Information given Block Start
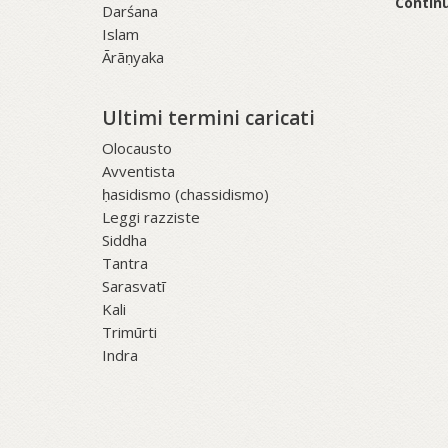
Continu
Darśana
Islam
Ārāṇyaka
Ultimi termini caricati
Olocausto
Avventista
ḥasidismo (chassidismo)
Leggi razziste
Siddha
Tantra
Sarasvatī
Kali
Trimūrti
Indra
Information given Block End
**Task statement**
The line with "Ultimi termini caricati" and all the lines after it in the records above are to be output exactly, with nothing added.

**Expected answer**
Ultimi termini caricati
Olocausto
Avventista
ḥasidismo (chassidismo)
Leggi razziste
Siddha
Tantra
Sarasvatī
Kali
Trimūrti
Indra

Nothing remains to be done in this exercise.